“Peace is here in Juba”, South Sudan President Salva Kiir announced today during the swearing in of four vice presidents of the new government provided for in the peace deal signed in 2018 to end six years of conflict.
According to reports by the UN Mission in South Sudan (UNMISS), the swearing-in ceremony opened with a prayer in which Pope Francis kissing the feet of the two South Sudanese leaders was recalled: the President and the leader of the opposition Riek Machar:
“Now is the moment to kiss the feet of our brothers and sisters. Kiss them, even if they are dirty.”
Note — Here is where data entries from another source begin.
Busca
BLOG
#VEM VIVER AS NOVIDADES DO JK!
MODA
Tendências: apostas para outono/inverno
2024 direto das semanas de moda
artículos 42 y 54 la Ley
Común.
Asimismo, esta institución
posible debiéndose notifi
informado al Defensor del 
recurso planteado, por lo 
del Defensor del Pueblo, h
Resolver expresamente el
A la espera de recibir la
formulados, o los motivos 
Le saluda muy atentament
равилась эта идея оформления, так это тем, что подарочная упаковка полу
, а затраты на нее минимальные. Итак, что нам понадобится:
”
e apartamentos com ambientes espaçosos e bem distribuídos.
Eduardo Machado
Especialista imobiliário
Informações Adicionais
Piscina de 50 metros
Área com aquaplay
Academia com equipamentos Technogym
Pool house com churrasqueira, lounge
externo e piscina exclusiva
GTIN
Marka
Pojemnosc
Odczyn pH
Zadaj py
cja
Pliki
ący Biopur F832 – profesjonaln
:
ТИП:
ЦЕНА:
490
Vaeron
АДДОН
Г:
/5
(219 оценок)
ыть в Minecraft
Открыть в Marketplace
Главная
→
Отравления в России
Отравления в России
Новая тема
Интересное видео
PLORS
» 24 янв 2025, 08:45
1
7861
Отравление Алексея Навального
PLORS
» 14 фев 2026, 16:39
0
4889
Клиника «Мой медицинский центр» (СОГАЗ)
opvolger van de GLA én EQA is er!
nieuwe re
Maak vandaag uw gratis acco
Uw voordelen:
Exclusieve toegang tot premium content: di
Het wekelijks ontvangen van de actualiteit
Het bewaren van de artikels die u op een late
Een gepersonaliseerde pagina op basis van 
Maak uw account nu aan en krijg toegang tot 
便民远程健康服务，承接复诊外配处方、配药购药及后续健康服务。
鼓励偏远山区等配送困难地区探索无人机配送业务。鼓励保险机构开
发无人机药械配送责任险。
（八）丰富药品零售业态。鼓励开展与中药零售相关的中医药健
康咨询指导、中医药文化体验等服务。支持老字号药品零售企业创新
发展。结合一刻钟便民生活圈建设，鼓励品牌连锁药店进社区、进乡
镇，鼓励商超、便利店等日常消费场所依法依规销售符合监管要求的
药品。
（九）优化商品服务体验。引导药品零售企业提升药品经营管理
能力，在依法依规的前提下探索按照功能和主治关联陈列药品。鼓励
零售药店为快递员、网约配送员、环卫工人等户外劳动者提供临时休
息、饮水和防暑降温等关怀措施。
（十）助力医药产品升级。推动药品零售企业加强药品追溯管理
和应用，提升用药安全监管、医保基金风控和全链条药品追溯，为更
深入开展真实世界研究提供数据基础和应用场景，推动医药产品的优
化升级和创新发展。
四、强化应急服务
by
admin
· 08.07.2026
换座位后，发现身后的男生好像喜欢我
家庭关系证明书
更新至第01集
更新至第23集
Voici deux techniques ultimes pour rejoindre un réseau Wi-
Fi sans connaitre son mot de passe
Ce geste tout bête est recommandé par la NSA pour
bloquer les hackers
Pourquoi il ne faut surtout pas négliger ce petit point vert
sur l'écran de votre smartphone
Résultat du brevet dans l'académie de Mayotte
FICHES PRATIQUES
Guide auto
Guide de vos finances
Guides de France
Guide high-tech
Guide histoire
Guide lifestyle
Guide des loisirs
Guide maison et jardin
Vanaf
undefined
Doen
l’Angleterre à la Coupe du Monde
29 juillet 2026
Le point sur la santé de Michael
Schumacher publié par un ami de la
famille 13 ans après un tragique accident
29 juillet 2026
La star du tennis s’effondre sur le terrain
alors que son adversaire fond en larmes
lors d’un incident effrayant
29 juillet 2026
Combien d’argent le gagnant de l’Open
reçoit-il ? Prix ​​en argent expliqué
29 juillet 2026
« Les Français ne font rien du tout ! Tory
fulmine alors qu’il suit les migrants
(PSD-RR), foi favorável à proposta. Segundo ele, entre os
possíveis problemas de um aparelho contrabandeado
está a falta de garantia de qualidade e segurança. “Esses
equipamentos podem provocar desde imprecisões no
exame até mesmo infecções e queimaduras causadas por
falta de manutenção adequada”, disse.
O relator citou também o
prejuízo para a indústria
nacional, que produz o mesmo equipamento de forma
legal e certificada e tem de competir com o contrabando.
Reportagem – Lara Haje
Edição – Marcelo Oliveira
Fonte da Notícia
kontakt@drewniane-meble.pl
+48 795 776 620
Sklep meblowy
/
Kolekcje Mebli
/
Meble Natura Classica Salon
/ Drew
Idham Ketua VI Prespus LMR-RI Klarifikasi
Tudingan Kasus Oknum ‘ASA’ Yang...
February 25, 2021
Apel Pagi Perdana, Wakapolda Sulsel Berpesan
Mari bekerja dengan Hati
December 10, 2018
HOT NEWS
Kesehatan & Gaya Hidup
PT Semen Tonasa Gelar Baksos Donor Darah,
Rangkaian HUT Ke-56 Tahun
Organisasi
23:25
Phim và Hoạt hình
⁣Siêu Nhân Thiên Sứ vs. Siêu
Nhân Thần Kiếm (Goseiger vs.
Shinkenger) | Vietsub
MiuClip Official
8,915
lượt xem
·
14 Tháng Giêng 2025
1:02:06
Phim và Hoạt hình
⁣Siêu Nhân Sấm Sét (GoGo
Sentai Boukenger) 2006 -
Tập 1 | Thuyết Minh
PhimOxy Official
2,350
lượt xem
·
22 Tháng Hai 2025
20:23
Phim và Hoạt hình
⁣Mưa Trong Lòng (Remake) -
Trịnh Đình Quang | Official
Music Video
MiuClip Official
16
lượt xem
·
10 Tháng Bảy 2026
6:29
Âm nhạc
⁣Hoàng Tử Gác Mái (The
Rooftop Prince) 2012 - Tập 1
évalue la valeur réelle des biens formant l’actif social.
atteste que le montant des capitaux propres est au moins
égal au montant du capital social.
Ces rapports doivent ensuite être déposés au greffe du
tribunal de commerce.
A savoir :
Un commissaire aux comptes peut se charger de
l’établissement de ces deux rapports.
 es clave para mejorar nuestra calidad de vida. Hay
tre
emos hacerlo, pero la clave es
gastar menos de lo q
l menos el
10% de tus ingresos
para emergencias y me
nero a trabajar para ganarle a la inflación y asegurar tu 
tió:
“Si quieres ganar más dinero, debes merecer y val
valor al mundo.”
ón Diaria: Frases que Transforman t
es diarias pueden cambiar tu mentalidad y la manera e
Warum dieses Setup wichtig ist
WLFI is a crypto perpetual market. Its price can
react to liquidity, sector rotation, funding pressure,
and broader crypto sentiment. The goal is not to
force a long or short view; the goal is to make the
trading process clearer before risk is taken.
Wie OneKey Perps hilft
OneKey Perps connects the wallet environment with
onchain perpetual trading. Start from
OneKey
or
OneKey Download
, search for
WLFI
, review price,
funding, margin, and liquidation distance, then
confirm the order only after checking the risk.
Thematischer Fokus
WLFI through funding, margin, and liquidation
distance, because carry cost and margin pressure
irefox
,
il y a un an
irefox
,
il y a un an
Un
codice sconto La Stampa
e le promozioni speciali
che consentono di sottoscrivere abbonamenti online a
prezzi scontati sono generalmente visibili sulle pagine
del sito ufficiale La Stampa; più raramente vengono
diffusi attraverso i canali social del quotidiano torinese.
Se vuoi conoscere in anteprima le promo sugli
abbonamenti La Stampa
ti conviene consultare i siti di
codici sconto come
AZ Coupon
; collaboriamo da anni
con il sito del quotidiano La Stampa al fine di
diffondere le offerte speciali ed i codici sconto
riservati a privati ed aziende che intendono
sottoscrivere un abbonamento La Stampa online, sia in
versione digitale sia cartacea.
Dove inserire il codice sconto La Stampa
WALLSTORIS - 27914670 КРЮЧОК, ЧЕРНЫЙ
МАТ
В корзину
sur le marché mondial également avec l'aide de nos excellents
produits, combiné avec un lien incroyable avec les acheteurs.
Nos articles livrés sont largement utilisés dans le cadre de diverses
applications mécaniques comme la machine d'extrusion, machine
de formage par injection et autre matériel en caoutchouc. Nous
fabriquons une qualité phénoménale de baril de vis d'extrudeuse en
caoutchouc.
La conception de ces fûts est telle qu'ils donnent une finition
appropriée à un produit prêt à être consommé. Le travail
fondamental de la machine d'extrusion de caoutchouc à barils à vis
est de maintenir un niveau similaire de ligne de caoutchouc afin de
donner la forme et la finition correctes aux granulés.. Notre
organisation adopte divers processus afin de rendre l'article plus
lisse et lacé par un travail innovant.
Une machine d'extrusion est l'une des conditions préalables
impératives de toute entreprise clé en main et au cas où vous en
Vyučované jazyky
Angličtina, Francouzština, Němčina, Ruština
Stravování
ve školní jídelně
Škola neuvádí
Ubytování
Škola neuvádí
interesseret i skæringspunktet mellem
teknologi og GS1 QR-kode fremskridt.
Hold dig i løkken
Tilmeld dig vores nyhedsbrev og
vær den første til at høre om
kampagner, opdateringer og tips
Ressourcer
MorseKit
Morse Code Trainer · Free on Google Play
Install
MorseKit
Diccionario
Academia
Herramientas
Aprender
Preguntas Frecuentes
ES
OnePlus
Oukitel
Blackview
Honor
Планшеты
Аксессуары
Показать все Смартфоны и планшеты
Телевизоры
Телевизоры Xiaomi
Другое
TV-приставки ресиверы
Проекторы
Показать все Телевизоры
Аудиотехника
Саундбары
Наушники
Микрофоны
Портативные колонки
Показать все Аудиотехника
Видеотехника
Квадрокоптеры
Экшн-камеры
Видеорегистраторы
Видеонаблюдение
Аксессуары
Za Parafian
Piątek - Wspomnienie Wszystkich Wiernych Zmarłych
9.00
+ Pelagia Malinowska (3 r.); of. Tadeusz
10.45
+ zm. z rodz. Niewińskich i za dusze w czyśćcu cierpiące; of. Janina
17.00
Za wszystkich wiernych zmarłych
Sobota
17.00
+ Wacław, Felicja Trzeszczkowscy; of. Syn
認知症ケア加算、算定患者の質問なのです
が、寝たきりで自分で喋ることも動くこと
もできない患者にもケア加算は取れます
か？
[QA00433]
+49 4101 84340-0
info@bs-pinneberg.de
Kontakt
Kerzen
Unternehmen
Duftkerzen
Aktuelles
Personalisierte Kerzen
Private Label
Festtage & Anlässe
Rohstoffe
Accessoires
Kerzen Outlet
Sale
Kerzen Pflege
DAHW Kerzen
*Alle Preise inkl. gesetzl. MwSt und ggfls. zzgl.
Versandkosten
A local official told The Middle East Eye how President Kiir’s decision to return to the subdivision of the country to ten states and three administrative areas from the 32 decided upon after independence in 2011, was the step that led to the new government.
“We believe that this brave step and decision by President Salva Kiir will pave the way for peace and stability in the country. We hope the other parties, especially the opposition, will be serious in the constructive engagement for the implementation of the agreement,” he said.
Kiir and Machar will form a new government six years after the conflict triggered by the removal of Machar as vice president in 2013 and the accusations against him of orchestrating a coup d’état. In 2015, the two leaders had reached an initial peace deal that included Machar returning as vice president but it collapsed when fighting began in the capital again in July 2016. A new deal was signed in Sudan in 2017 then revived in September 2018 in Addis Ababa.
“I forgave the first vice president and asked for his forgiveness,” Kiir said today. “And I ask all the South Sudanese to forgive each other. Peace has returned to Juba, it will no longer be in Khartoum or Addis Ababa. The oath represents the official end of the war and we can now declare a new beginning in South Sudan. Peace has returned to stay.”
The new vice president Machar added, “I want to assure you that we will work together to end the suffering. I reiterate my commitment to work closely with President Kiir to respect the agreement in letter and spirit.”
As large as France, South Sudan only has 300 kilometers of roads, and 90% of its population doesn’t have access to water and electricity.
It is estimated that 60% of the South Sudanese population depend on food aid provided by World Food Programme (WFP) airdrops.
Hopes that the country can recover and continue on its path towards development and democracy is more tangible. But we must not abandon South Sudan.